Last time I was looking at how ““The Annotated Alice: Alice’s Adventures in Wonderland and Through the Looking Glass” by Martin Gardner added to our understanding of the two books.
One of the most famous characters of Carroll’s book is the Cheshire Cat. Here’s Tenniel’s illustration:
Ao, what does “Annotated Alice” have to say about the Cheshire cat? Well, did you know that “He grins like a Cheshire cat” was already a well known saying before Alice ever met this particular cat? Or that Cheshire cheese was once sold in the shape of a grinning cat? (Difficult to believe that one!) Here’s Mabel Lucie Atwell’s Cheshire Cat:
“Annotated Alice” reveals that Lewis Carroll’s father was once the rector of St Peter’s church at Croft-on-Tees near Darlington in northern England. There, Joel Birenbaum recently found a stone carving of a cat’s head on the east wall of the church’s chancel, just a few feet above floor level. When Joel went down on his knees and looked upward, just the cat’s mouth could be seen as a broad grin.
Alice’s conversation with the Cheshire Cat has even been compared to Jack Kerouac:
“Would you tell me please, which way I ought to go from here?”

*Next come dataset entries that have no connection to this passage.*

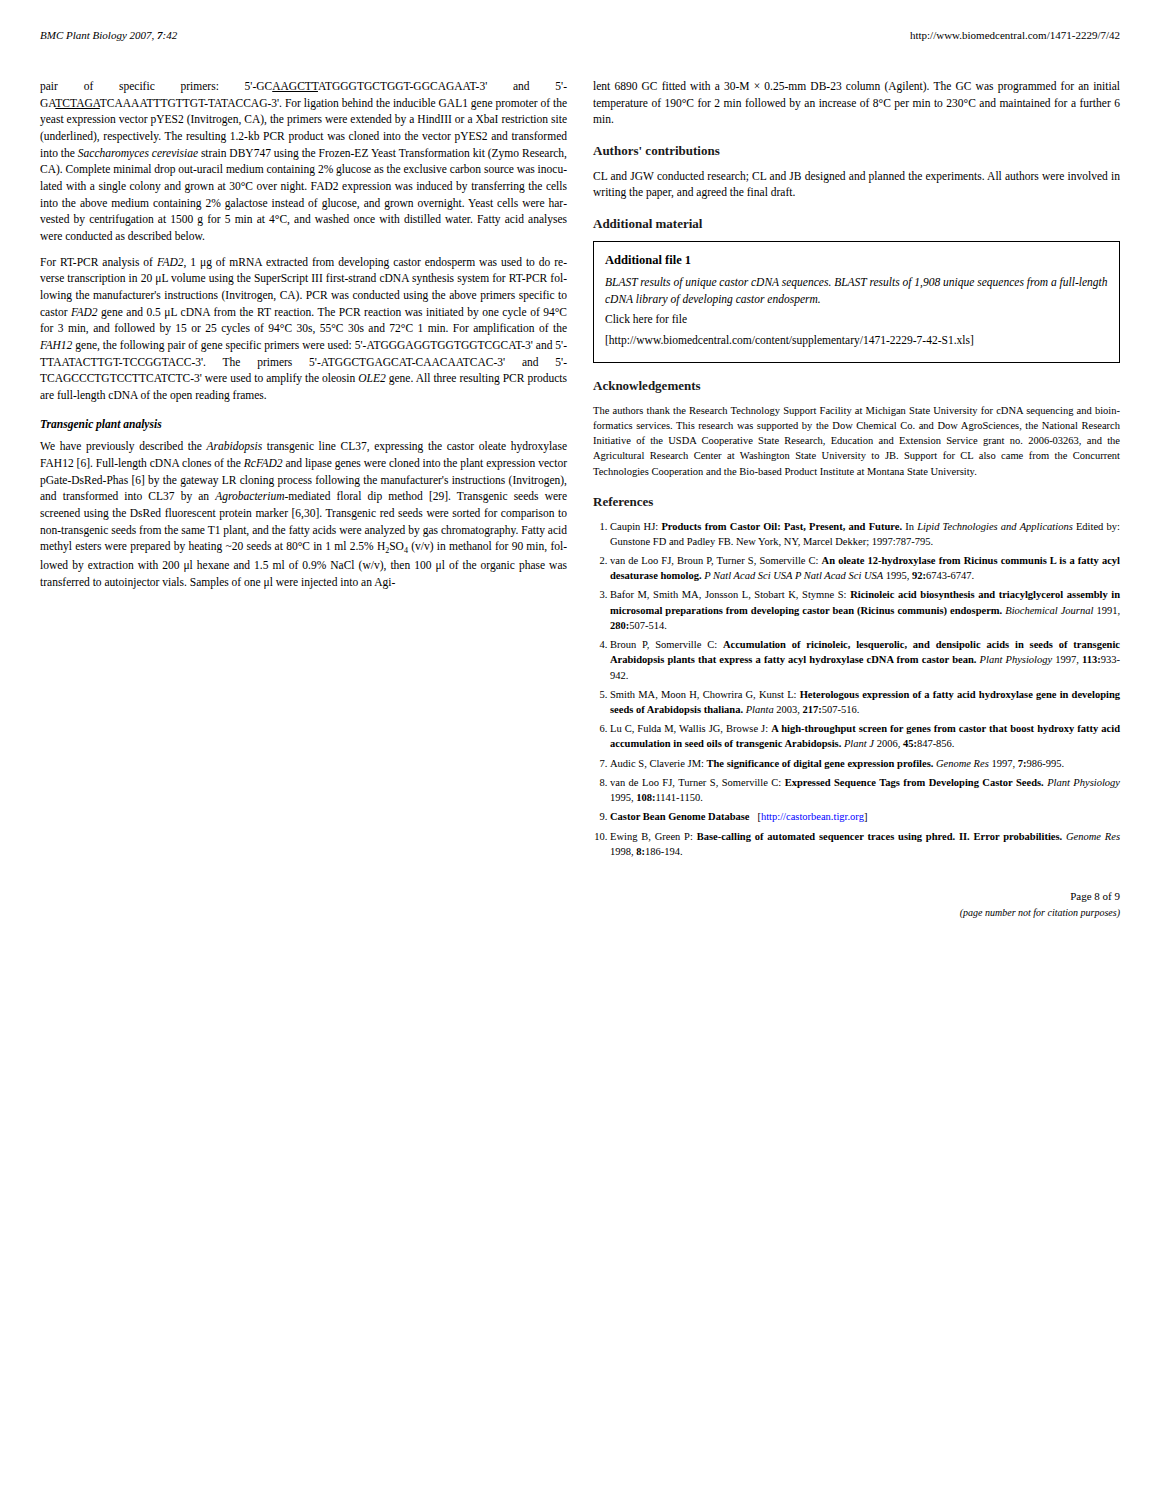BMC Plant Biology 2007, 7:42
http://www.biomedcentral.com/1471-2229/7/42
pair of specific primers: 5'-GCAAGCTTATGGGTGCTGGT-GGCAGAAT-3' and 5'-GATCTAGATCAAAATTTGTTGT-TATACCAG-3'. For ligation behind the inducible GAL1 gene promoter of the yeast expression vector pYES2 (Invitrogen, CA), the primers were extended by a HindIII or a XbaI restriction site (underlined), respectively. The resulting 1.2-kb PCR product was cloned into the vector pYES2 and transformed into the Saccharomyces cerevisiae strain DBY747 using the Frozen-EZ Yeast Transformation kit (Zymo Research, CA). Complete minimal drop out-uracil medium containing 2% glucose as the exclusive carbon source was inoculated with a single colony and grown at 30°C over night. FAD2 expression was induced by transferring the cells into the above medium containing 2% galactose instead of glucose, and grown overnight. Yeast cells were harvested by centrifugation at 1500 g for 5 min at 4°C, and washed once with distilled water. Fatty acid analyses were conducted as described below.
For RT-PCR analysis of FAD2, 1 μg of mRNA extracted from developing castor endosperm was used to do reverse transcription in 20 μL volume using the SuperScript III first-strand cDNA synthesis system for RT-PCR following the manufacturer's instructions (Invitrogen, CA). PCR was conducted using the above primers specific to castor FAD2 gene and 0.5 μL cDNA from the RT reaction. The PCR reaction was initiated by one cycle of 94°C for 3 min, and followed by 15 or 25 cycles of 94°C 30s, 55°C 30s and 72°C 1 min. For amplification of the FAH12 gene, the following pair of gene specific primers were used: 5'-ATGGGAGGTGGTGGTCGCAT-3' and 5'-TTAATACTTGT-TCCGGTACC-3'. The primers 5'-ATGGCTGAGCAT-CAACAATCAC-3' and 5'-TCAGCCCTGTCCTTCATCTC-3' were used to amplify the oleosin OLE2 gene. All three resulting PCR products are full-length cDNA of the open reading frames.
Transgenic plant analysis
We have previously described the Arabidopsis transgenic line CL37, expressing the castor oleate hydroxylase FAH12 [6]. Full-length cDNA clones of the RcFAD2 and lipase genes were cloned into the plant expression vector pGate-DsRed-Phas [6] by the gateway LR cloning process following the manufacturer's instructions (Invitrogen), and transformed into CL37 by an Agrobacterium-mediated floral dip method [29]. Transgenic seeds were screened using the DsRed fluorescent protein marker [6,30]. Transgenic red seeds were sorted for comparison to non-transgenic seeds from the same T1 plant, and the fatty acids were analyzed by gas chromatography. Fatty acid methyl esters were prepared by heating ~20 seeds at 80°C in 1 ml 2.5% H2SO4 (v/v) in methanol for 90 min, followed by extraction with 200 μl hexane and 1.5 ml of 0.9% NaCl (w/v), then 100 μl of the organic phase was transferred to autoinjector vials. Samples of one μl were injected into an Agi-
lent 6890 GC fitted with a 30-M × 0.25-mm DB-23 column (Agilent). The GC was programmed for an initial temperature of 190°C for 2 min followed by an increase of 8°C per min to 230°C and maintained for a further 6 min.
Authors' contributions
CL and JGW conducted research; CL and JB designed and planned the experiments. All authors were involved in writing the paper, and agreed the final draft.
Additional material
Additional file 1
BLAST results of unique castor cDNA sequences. BLAST results of 1,908 unique sequences from a full-length cDNA library of developing castor endosperm.
Click here for file
[http://www.biomedcentral.com/content/supplementary/1471-2229-7-42-S1.xls]
Acknowledgements
The authors thank the Research Technology Support Facility at Michigan State University for cDNA sequencing and bioinformatics services. This research was supported by the Dow Chemical Co. and Dow AgroSciences, the National Research Initiative of the USDA Cooperative State Research, Education and Extension Service grant no. 2006-03263, and the Agricultural Research Center at Washington State University to JB. Support for CL also came from the Concurrent Technologies Cooperation and the Bio-based Product Institute at Montana State University.
References
Caupin HJ: Products from Castor Oil: Past, Present, and Future. In Lipid Technologies and Applications Edited by: Gunstone FD and Padley FB. New York, NY, Marcel Dekker; 1997:787-795.
van de Loo FJ, Broun P, Turner S, Somerville C: An oleate 12-hydroxylase from Ricinus communis L is a fatty acyl desaturase homolog. P Natl Acad Sci USA P Natl Acad Sci USA 1995, 92: 6743-6747.
Bafor M, Smith MA, Jonsson L, Stobart K, Stymne S: Ricinoleic acid biosynthesis and triacylglycerol assembly in microsomal preparations from developing castor bean (Ricinus communis) endosperm. Biochemical Journal 1991, 280: 507-514.
Broun P, Somerville C: Accumulation of ricinoleic, lesquerolic, and densipolic acids in seeds of transgenic Arabidopsis plants that express a fatty acyl hydroxylase cDNA from castor bean. Plant Physiology 1997, 113: 933-942.
Smith MA, Moon H, Chowrira G, Kunst L: Heterologous expression of a fatty acid hydroxylase gene in developing seeds of Arabidopsis thaliana. Planta 2003, 217: 507-516.
Lu C, Fulda M, Wallis JG, Browse J: A high-throughput screen for genes from castor that boost hydroxy fatty acid accumulation in seed oils of transgenic Arabidopsis. Plant J 2006, 45: 847-856.
Audic S, Claverie JM: The significance of digital gene expression profiles. Genome Res 1997, 7: 986-995.
van de Loo FJ, Turner S, Somerville C: Expressed Sequence Tags from Developing Castor Seeds. Plant Physiology 1995, 108: 1141-1150.
Castor Bean Genome Database [http://castorbean.tigr.org]
Ewing B, Green P: Base-calling of automated sequencer traces using phred. II. Error probabilities. Genome Res 1998, 8: 186-194.
Page 8 of 9
(page number not for citation purposes)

“That depends a good deal on where you want to get to.”
In “On the Beat” apparently, the conversation runs:
“Where we goin’, man?”
“I don’t know, but we betta go.”
I personally would even compare a subsequent piece of dialogue between Alice and the Cheshire Cat with the novel “Catch-22” by Joseph Heller. Carroll wrote:
“In that direction lives a Hatter and in that direction lives a March Hare. Visit either you like. They’re both mad”.
“But I don’t want to go among mad people.”
“Oh, you can’t help that, we’re all mad here. I’m mad. You’re mad.”
“How do you know I’m mad?”
“You must be, or you wouldn’t have come here.”
The absolute “Star of the Show”, of course, is the Mad Hatter.
Apparently, in the 1850s and 60s, the phrase “Mad as a Hatter” was as equally common as “Mad as a March Hare”. The expression may originally have been “mad as an adder” but it is thought to be much more probable that it comes from the fact that hatters did frequently go mad through using mercury to cure felt, from which hats may be made. Mercury is highly poisonous.
“Hatter’s shakes” were exactly that, and eyes, limbs and speech were frequently affected. After that came hallucinations and psychotic episodes. Apart from that, “hatter” was quite a good career.
There are a good few different versions of the Mad Hatter. There are two styles of Tenniel and also Mabel Lucie Atwell, Blanche MacManus and Charles Robinson:
My own favourite is WH Walker in his “I want a clean cup”. Notice how the ears of the Mad March Hare are used as cowls on the chimneys of the Mad Hatter’s house. Or is that all part of the hallucination?:
“Annotated Alice” has very little to say about the Mad March Hare. This is from Wikipedia:
“A long-held view is that the hare will behave strangely and excitedly throughout its breeding season, which in Europe peaks in the month of March. This odd behaviour includes boxing at other hares, jumping vertically for seemingly no reason and generally displaying abnormal behaviour.”
On the other hand, “Annotated Alice” reveals that Victorian children used to keep dormice as pets and housed them in large old teapots with dry grass as bedding. Here the Mad Hatter and the March Hare try to stuff the sleeping dormouse into the teapot:
“Annotated Alice” seems to know something about virtually every event in the two books, no matter how trivial they seem. I have only scratched the surface of what subtleties are hidden away in the story. Does anybody realise nowadays, for example, that the Victorians thought a lot about falling down a hole that went straight through the centre of the earth?
Did they represent anything?
Well, they represented that select group of people, who took that short trip by boat on the River Thames on Friday, July 4th 1862.
As they progressed slowly down the river, Charles Lutwidge Dodgson aka Lewis Carroll recounted the story of Alice. He was the Dodo. His stammer made him give his name as “Do—Do—Dodgson”. The duck was his friend the Reverend Robinson Duckworth, a fellow of Trinity College, Oxford. The Lory is Lorina, the eldest of the Liddell sisters. Edith Liddell is the Eaglet.
“Annotated Alice” has these and a thousand other hidden details. What an excellent book!